** Start Reading passage **

The Conclave's Intercessor?
Interview With Postulator of Canonization Cause for Father Brochero
Rome, (ZENIT.org) Hernan Sergio Mora | 1464 hits
On Saturday, Pope Francis sent a letter to the president of the Argentine episcopal conference on the occasion of the beatification that day of Father José Gabriel Brochero.
The native of Cordoba, Argentina, died in 1914.
In his letter, Francis invites the bishops of Argentina: "Let us allow Father Brochero to come, mule and all, into the home of our hearts, and invite us to prayer, to an encounter with Jesus, that we be freed from our chains so as to go out on the streets in search of our brother, to touch the flesh of Christ in the one who suffers and needs the love of God."
Here is an interview with the postulator of his cause, Doctor Silvia Correale,
Correale was appointed postulator of the priest’s cause in 2009, when the decree of his heroic virtues had already been approved by the Commission of Cardinals, and for the specific work of presenting the “positio” of the probable miracle.
“We worked a lot to reach the publication of the decree. I felt supported in this ecclesial journey by Monsignor Santiago Oliveira and by Cardinal Jorge Mario Bergoglio. He used to comment then that given that we had worked so much, the result would be very great, an ecclesial bomb. Of course I never thought that, in a few months from Benedict XVI’s authorization and the publication of the decree, Cardinal Bergoglio would be elected Pope. However, I’m sure that Father Brochero interceded before the Lord so that he would illumine the Cardinals present in the Conclave for the election of a Pontiff disciple of Christ and missionary,” said Correale.

** End Reading passage **
** Start Record set **

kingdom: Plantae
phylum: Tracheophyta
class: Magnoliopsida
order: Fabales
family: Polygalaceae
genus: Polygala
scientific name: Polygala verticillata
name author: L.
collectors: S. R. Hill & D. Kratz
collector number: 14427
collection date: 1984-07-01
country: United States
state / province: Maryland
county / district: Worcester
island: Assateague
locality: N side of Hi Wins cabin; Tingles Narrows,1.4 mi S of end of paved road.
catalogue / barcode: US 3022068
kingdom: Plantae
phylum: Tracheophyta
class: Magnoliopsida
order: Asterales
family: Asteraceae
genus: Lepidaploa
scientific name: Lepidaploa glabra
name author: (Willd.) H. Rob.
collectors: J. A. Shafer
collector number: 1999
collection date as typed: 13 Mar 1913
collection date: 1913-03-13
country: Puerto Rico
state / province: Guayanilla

** End Record set **

▸ What to do:
(1) Write out the passage of the Father Brochero interview from "Interview With Postulator" to "José Gabriel Brochero.".
(2) Answer these questions from the Father Brochero interview.
(a) In what year did Father Brochero die?
(b) In what year was Silvia Correale appointed postulator of his cause?
(c) Where was Father Brochero a native of?
The records play no part in this work.

▸ The replies:
(1)
Interview With Postulator of Canonization Cause for Father Brochero
Rome, (ZENIT.org) Hernan Sergio Mora | 1464 hits
On Saturday, Pope Francis sent a letter to the president of the Argentine episcopal conference on the occasion of the beatification that day of Father José Gabriel Brochero.

(2)
(a) 1914
(b) 2009
(c) Cordoba, Argentina